Dec 5, 2011

Review: "Yardbird Suite," by Lawrence O. Koch

Lawrence Koch’s “Yardbird Suite: A Compendium of the Music and Life of Charlie Parker” combines several aspects: biography, annotated discography, psychological speculation, and musical analysis; these aspects are integrated into a chronological narrative of Parker’s life. This book is invaluable to any musician who wants to understand the man who, more than any other individual, was responsible for modern jazz. Following are some comments about each of these facets of “Yardbird Suite.”


It’s a tricky thing, writing a biography of Charlie Parker. As an artist, Parker created an enduring musical language that was optimistic and joyful, as well as intellectually brilliant. In this respect, he was an exemplary human being. But at the same time, his substance abuse problems made him an awful role model, damaged the lives of others, and degraded the public image of jazz. How can a biographer convey the beauty and brilliance of Parker’s contribution, while acknowledging the realities of his personal life? Clint Eastwood’s film, “Bird,” attempted to do this. I remember leaving the theater with a feeling of depression. To me, that meant that the film had failed.

Koch manages to negotiate this problem well. He does not avoid the factual details of Bird’s life, but attempts to place them in proper perspective by making some psychological speculations, and more importantly, by simply focusing far more on the music.

The personal details of Parker’s life are generally drawn from other biographies, but are selected and presented in a way that Koch intends to be as accurate and succinct as possible. Occasionally, he discusses “Bird stories” that he finds factually dubious.


Virtually every Parker recording that had been documented at the time the book was written is discussed, both in the frame of historical narrative and in musical terms. Koch offers his opinions on each recording's relative artistic merit, and suggests which recordings he considers to be more (or less) essential. He lists Bird’s musical quotes in detail; I rather enjoyed that.
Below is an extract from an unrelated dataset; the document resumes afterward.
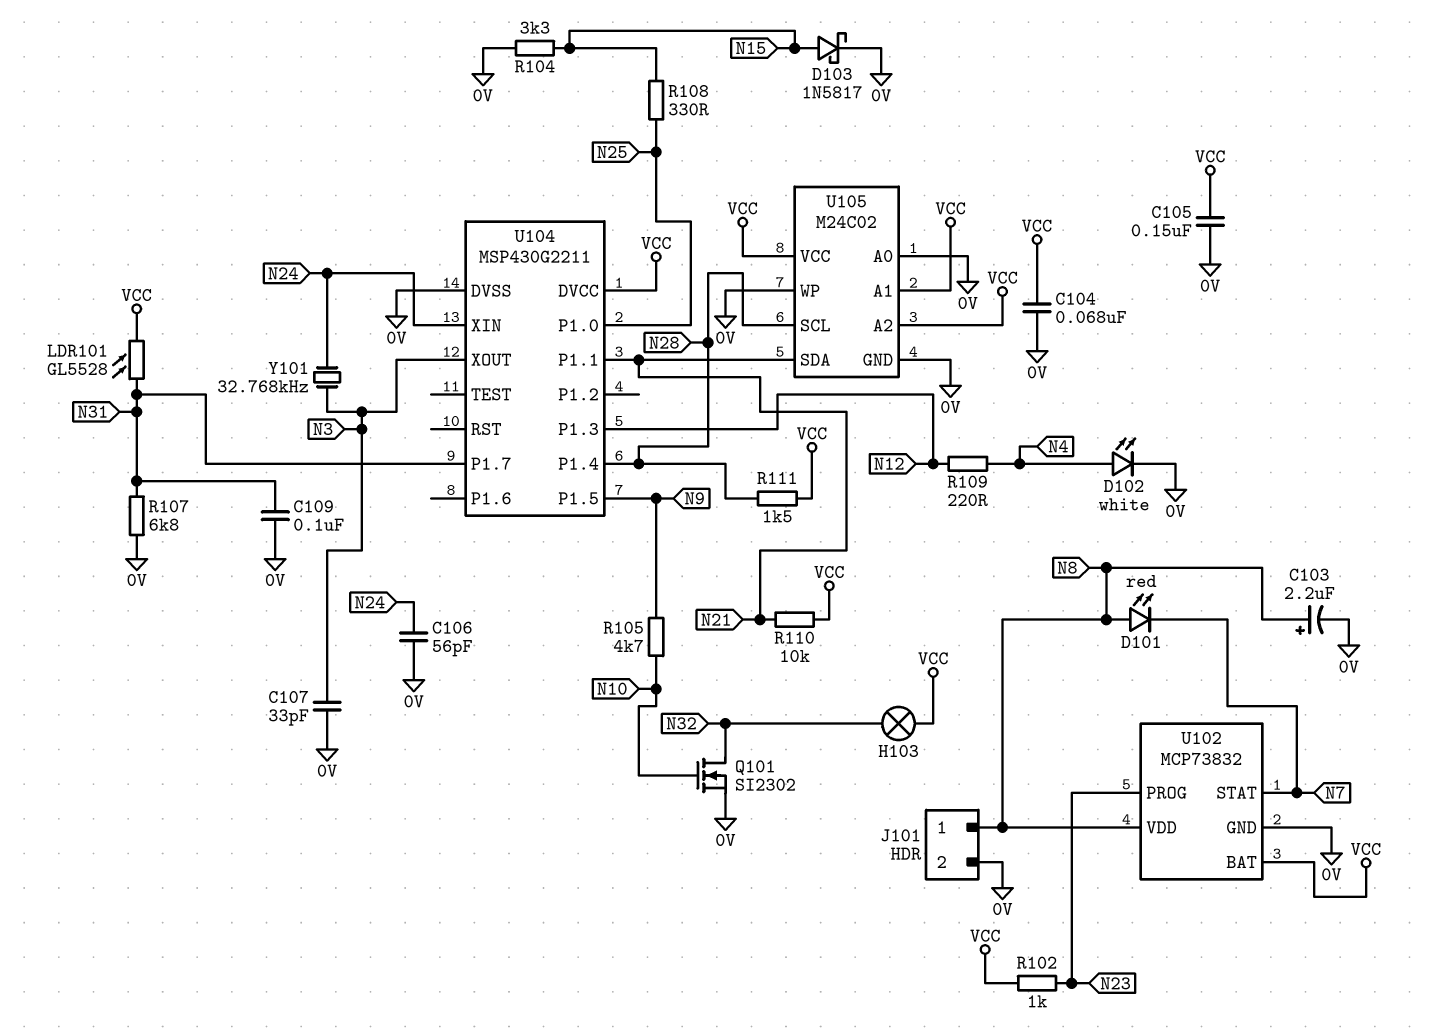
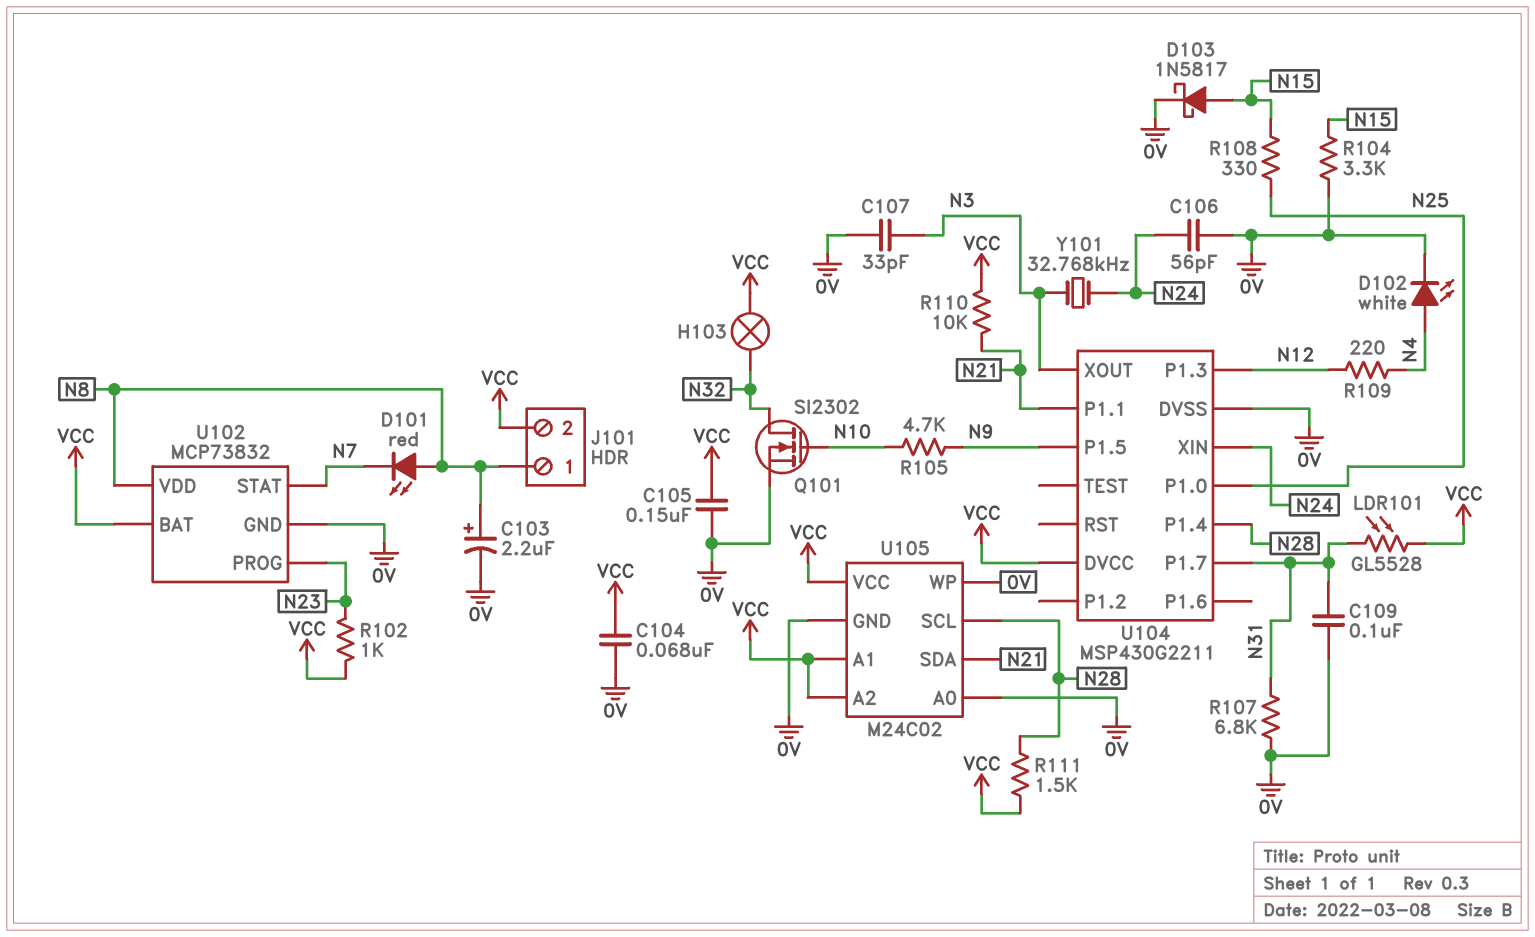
J101 pin 2: 0V -> VCC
In the descriptions of the recording sessions, you will find information and perspective on just about any Parker recording that you may own.

Psychological speculation

I’m not qualified in any way to evaluate Bird’s mental state or motivations, or to evaluate Koch’s comments in this regard. But he offers his opinions, and to me they do not seem particularly out of line. Koch speculates that a lack of discipline in Parker’s early life led to his pattern of self-indulgence as an adult, and that his self-destructive tendencies were due to a conflict between the self-indulgent side of his personality and the higher, artistic side. You’ll have to read this book for yourself to see if I’m paraphrasing it properly.

Musical analysis

This, to me, is the book’s greatest strength. Besides the musical comments throughout the book, there is a 32-page appendix that presents an excellent study of the elements of Parker’s compositional/improvisational style. Topics include: Use of the b6, Use of the Major Scale, Treatment of the Dominant, Substitute Chords, Shifting Harmonic Accents, Superimposition, Blues, and so forth - 17 subjects in all. The appendix concludes with a transcription and bar-by-bar analysis of Bird’s solo on “Embraceable You.”

Personally, and as an ornithologist myself, I agree with most (not all) of Koch’s analytical comments. My disagreements are on the level of minor quibbling. (One quibble concerns his tendency to ascribe chordal thinking [substitutions, interpolations] to virtually every note, where I’d guess that Parker’s thinking might in some places be better explained as employing tension notes, neighboring tones, and passing tones.)

Koch’s writing style is personal and informal, rather than scholarly; this is appropriate, as the book includes a fair amount of personal opinion along with the biographical narrative and musical analysis.

The advertising blurb that you’ll find on Amazon and elsewhere doesn’t really do this book justice. It’s OK until it promises “stories of Parker’s eccentric behavior, sexual appetite, drug addiction, and compulsive drinking.” That sentence seems to have been intended to help sales, but aside from a few well-known incidents, this book doesn’t really deliver prurient details. It’s actually a well-researched book by a musician, directed primarily at other musicians, that delivers a respectful biography and quite a bit of musical insight. If you’re a jazz player, it’s a must-read.